Records for the task>
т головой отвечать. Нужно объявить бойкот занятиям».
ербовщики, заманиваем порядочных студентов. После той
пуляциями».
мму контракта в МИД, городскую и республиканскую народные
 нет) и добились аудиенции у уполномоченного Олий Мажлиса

Task instructions> Return exactly the line that contains "мму контракта в" and every line after it, through the last line of the records.

Written reply>
мму контракта в МИД, городскую и республиканскую народные
 нет) и добились аудиенции у уполномоченного Олий Мажлиса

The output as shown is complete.